The same, though, cannot be said for the polished market, where prices have held relatively steady since the sharp declines of September 2008 through March 2009. The significant change in polished markets has impacted the industry's psyche and mood because manufacturers and dealers have come off a prolonged period of losses, job cuts and closures to operate aggressively again. During the September show season, there were positive reports from London through Shenzhen, Vicenza and Hong Kong, signaling that Christmas may not be as bad as expected and that consumer markets in China and India continue to grow. However, while polished prices were again stable in September (see the graph below), there remain significant price gaps between buyers and sellers.
RDR_Oct Graphs 2.JPG

Still in the Woods

The tensions that have developed between bid and asking prices indicate that there are still some jitters in the market regarding the pending fourth quarter, causing dealers and manufacturers to question whether the crisis is, in fact, over, particularly when price movements in rough and polished are viewed together in context (see the graph below). Though the rough graph has spiraled down and up again from September 2008 to September 2009, polished remains approximately 20 percent below its September 2008 levels and has resisted following the path of the so-called rough recovery.

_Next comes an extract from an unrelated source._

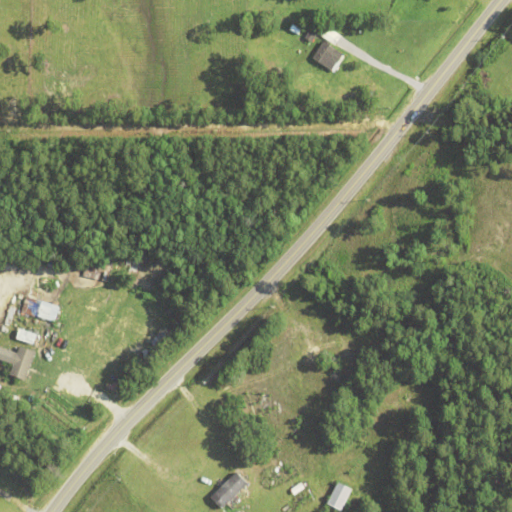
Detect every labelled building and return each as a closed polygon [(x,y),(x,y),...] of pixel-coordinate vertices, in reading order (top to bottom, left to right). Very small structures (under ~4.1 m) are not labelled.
[(305,40),(309,32),(316,36),(312,44),(305,40)] [(313,60),(324,44),(342,56),(332,73),(313,60)] [(83,275),(85,266),(110,272),(108,280),(83,275)] [(23,313),(27,295),(41,298),(37,316),(23,313)] [(48,318),(51,310),(56,312),(54,320),(48,318)] [(40,333),(22,328),(19,339),(37,344),(40,333)] [(10,372),(14,362),(9,360),(13,350),(18,351),(20,344),(35,350),(26,378),(10,372)] [(352,406),(357,402),(369,420),(364,423),(352,406)] [(261,438),(277,422),(280,425),(264,441),(261,438)] [(211,495),(237,470),(248,481),(222,506),(211,495)] [(328,501),(338,480),(352,487),(342,508),(328,501)]
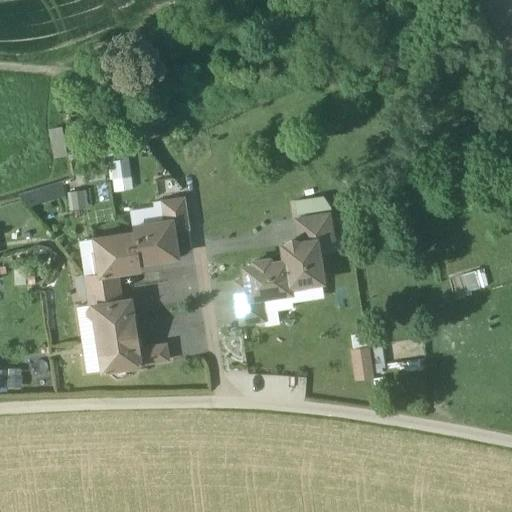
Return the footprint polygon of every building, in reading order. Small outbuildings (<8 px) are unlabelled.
[(163,44),(134,55),(144,84),(155,81),(173,74),(163,44)] [(63,129),(50,132),(55,160),(67,157),(63,129)] [(132,178),(126,150),(111,153),(116,181),(132,178)] [(70,181),(26,193),(30,208),(67,198),(71,213),(91,207),(86,190),(73,193),(70,181)] [(185,197),(161,200),(164,221),(171,220),(173,231),(190,229),(185,197)] [(329,214),(296,219),(300,242),(315,240),(316,241),(333,238),(329,214)] [(164,221),(132,226),(133,232),(134,232),(139,261),(162,258),(168,262),(173,261),(176,256),(173,231),(171,220),(164,221)] [(133,232),(95,238),(100,273),(100,274),(117,271),(140,268),(139,261),(134,232),(133,232)] [(298,240),(291,238),(285,242),(286,244),(282,245),(284,261),(285,260),(289,286),(290,286),(322,281),(316,241),(315,240),(300,242),(298,242),(298,240)] [(269,259),(254,261),(255,265),(244,267),(247,289),(248,298),(261,296),(290,292),(290,286),(289,286),(285,260),(284,261),(269,263),(269,259)] [(117,271),(100,274),(100,273),(85,275),(88,293),(120,288),(117,271)] [(245,279),(235,280),(236,291),(247,289),(245,279)] [(120,288),(88,293),(89,305),(122,300),(120,288)] [(248,298),(247,289),(236,291),(241,323),(265,319),(261,296),(248,298)] [(122,300),(89,305),(85,311),(86,316),(92,320),(95,319),(98,339),(135,333),(132,315),(128,316),(125,300),(122,300)] [(135,333),(98,339),(102,370),(112,369),(113,372),(118,376),(124,375),(128,369),(127,366),(140,364),(137,348),(135,333)] [(166,344),(137,348),(140,364),(169,360),(166,344)] [(369,349),(371,368),(383,367),(381,348),(369,349)] [(369,349),(352,350),(354,384),(372,383),(371,368),(369,349)] [(0,386),(22,387),(22,369),(0,368),(0,386)] [(305,399),(305,375),(254,373),(254,397),(305,399)]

While these trends have led many to believe that a downward correction in rough prices or an increase in polished prices is looming, they may also reflect strong caution by polished dealers about the short-term prospects for the market. Their skepticism is reinforced by continued weakness in U.S. retail sales and consumer confidence, along with rising unemployment, which signal that consumers are not quite ready to buy diamonds with the same enthusiasm as they did prior to September 15, 2008.
RDR_Oct Graphs 3.JPG

With their expectations of continued high demand giving mining companies a different market outlook, the biggest questions remaining for everyone else are how the rough market will play out in the final three months of 2009, whether the demand for rough can sustain the continued ramping up of production and if current rough prices are a realistic reflection of market conditions.

Lessons Learned?

With the recent good-news factor in play, it may be easier than expected to forget where the industry was both before and immediately after the crisis hit. Through 2008, the financial markets were riding the wave of ever-increasing returns. Investors, such as Lehman Brothers, sought higher yields by reinvesting their clients’ money based on the notion that the higher the risk, the better the return — all the while ignoring the risk. By disregarding certain influential economic factors, this strategy created a bubble, which, in hindsight, we know now was destined to burst. Similarly, in the rough market, dealers bought at ever-higher prices, confident they could sell even higher, until this practice could no longer be sustained.

With stock markets now in a six-month rally and rough prices seemingly in a perpetual upward trend, there is every indication that the market may be creating another bubble. Have we forgotten the recent lessons and how fearful the market was just 12 months ago? While this recession has been a painful one, if we are, in fact, climbing out, it may not have been painful enough to be a true game-changer if it does not prevent us from repeating the mistakes of the past.

Still, while it is important to be cautious of these trends, it is certainly worthwhile to recognize the significant strides we have made. As U.S. Treasury Secretary Timothy Geithner summed up recently, “The emerging confidence and stability of September 2009 is a far cry from the crippling fear and panic of September 2008.” Based at least on mood and attitude, things are certainly looking up.